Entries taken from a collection
- Opening Delimiter -

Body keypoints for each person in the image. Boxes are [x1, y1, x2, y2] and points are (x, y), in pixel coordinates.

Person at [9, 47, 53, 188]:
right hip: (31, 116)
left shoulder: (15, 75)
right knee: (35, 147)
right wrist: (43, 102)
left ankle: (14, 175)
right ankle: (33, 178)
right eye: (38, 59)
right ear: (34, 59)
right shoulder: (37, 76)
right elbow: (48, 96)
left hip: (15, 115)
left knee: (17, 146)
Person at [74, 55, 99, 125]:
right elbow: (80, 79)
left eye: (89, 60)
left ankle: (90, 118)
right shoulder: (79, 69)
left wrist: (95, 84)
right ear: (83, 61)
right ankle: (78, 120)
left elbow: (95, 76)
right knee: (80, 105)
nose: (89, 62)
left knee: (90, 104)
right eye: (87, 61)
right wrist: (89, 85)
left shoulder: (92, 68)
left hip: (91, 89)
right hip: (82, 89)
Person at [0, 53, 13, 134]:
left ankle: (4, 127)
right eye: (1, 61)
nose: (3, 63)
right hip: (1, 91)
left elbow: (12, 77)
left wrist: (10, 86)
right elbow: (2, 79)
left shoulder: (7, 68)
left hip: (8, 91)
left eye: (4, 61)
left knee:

- Closing Delimiter -

Your assignment ▸
When a line in the records contains the string "wrist", it counts; state how many lines count, with no other words.

Answer to this exercise ▸
4